Eight Crypto Groups Lobby to Add Blockchain Regulatory Certainty Act to Market Structure Bill
Highlights
- Eight major crypto groups call for the Blockchain Regulatory Certainty Act to be added to the CLARITY Act for developer protection.
- Bipartisan support grows for the BRCA, which safeguards DeFi developers from being treated like traditional financial institutions.
- The CLARITY Act could reshape U.S. crypto regulation, offering clearer rules for digital asset developers and fostering innovation.
Eight crypto policy organizations have joined forces to push Congress to include the Blockchain Regulatory Certainty Act (BRCA) in the forthcoming market structure legislation. The groups insist this amendment is crucial for protecting developers and infrastructure providers in the cryptocurrency and decentralized finance (DeFi) spaces.
Push to Add Blockchain Regulatory Certainty Act to Market Structure Bill
The groups, including the DeFi Education Fund, Coin Center, Solana Policy Institute, Digital Chamber, Blockchain Association, Crypto Council for Innovation, Bitcoin Policy Institute, and Paradigm, have issued a joint statement urging Congress to add the BRCA to the Market structure legislation. They believe the inclusion of BRCA would provide essential regulatory safeguards to developers who do not hold or control customer funds.
“We are united in our commitment to protecting the software developers building our financial future,” said the organizations in their statement. Many in the industry see the BRCA as a safeguard, in particular for decentralized finance (DeFi) developers who do not want to unfairly be treated like traditional financial institutions.
While blockchain developers are building non-custodial software, the groups say they should not be forced to comply with business regulations which govern entities that keep customer assets. “It’s critically important that we don’t treat open-source developers like traditional financial institutions,” stated one policy lead, emphasizing the importance of clear regulatory distinctions.

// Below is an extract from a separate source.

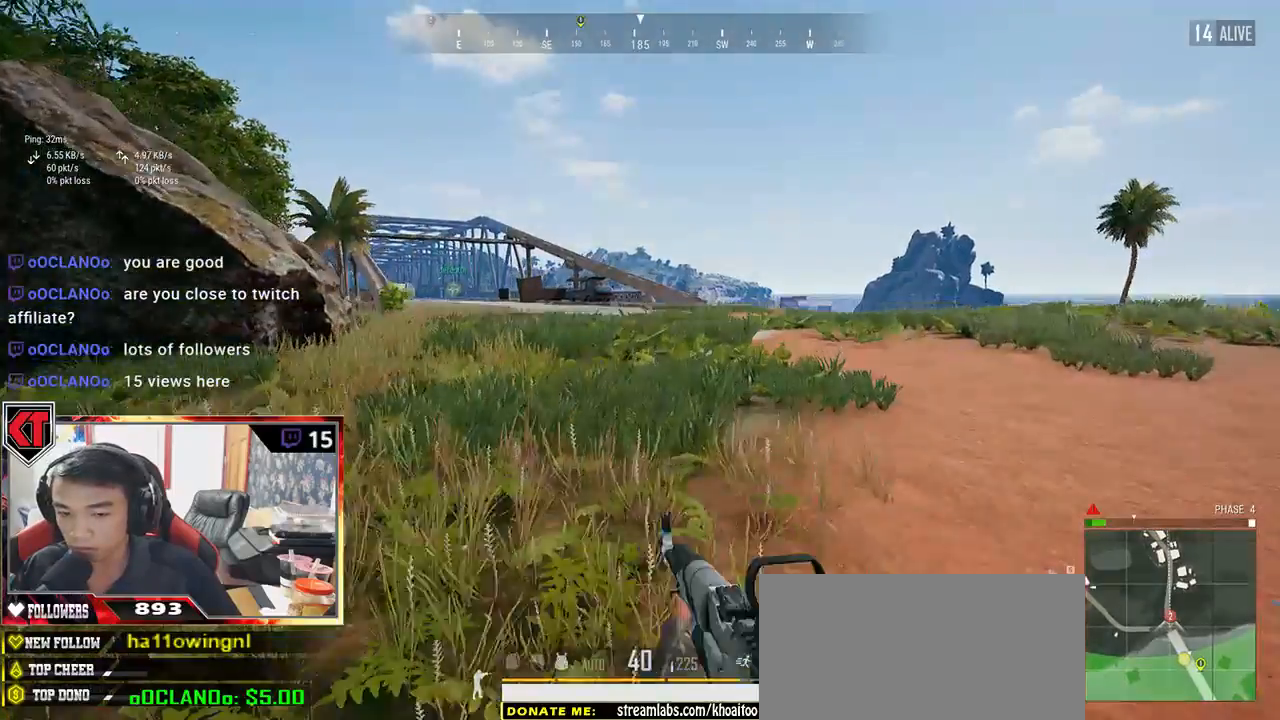
{"keys": ["shift", "w"], "mouse": [], "events": [[34, "space", "up"], [100, "d", "up"]]}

Bipartisan Support for the Blockchain Regulatory Certainty Act
The Blockchain Regulatory Certainty Act (BRCA) was introduced by Rep. Tom Emmer and is now backed by Rep. Ritchie Torres, receiving bipartisan support. According to the groups, the amendment addresses a key concern within the industry: the misapplication of financial regulations to blockchain service providers that do not engage in money transmission.
That would prevent developers and service providers who don’t fit this narrative from being wrongly categorized as “money transmitting businesses,” which imposes a huge compliance burden.
The BRCA was also highlighted by the groups as the key to encouraging innovation and giving developers the regulatory certainty they need to operate securely in a shifting digital asset environment. They also encouraged lawmakers to adopt the amendment in order to ensure that the United States remains a global leader in blockchain technology and DeFi innovation.
CLARITY Act Potential to Shape Crypto Regulation
The Digital Asset Market Clarity Act, which is being reviewed by Congress, aims to bring greater clarity to the regulation of digital assets. According to Ripple’s Chief Legal Officer Stuart Alderoty, the CLARITY Act is a big step forward in the quest to establish a complete regulatory environment around the crypto market.
Alderoty believes that the bill could be a standard for future crypto policies. According to him, the introduction of CLARITY Act reflects a growing understanding by lawmakers of the significance of blockchain and its distinguishing features.
While the Market Structure Bill has also been well supported by many in the crypto industry, not all lawmakers support it. Rep. Maxine Waters has voiced concerns about the influence of figures like US President Donald Trump on crypto legislation. Waters has described the market structure bill as part of broader “crypto corruption,” casting doubt on the motivations behind the bill.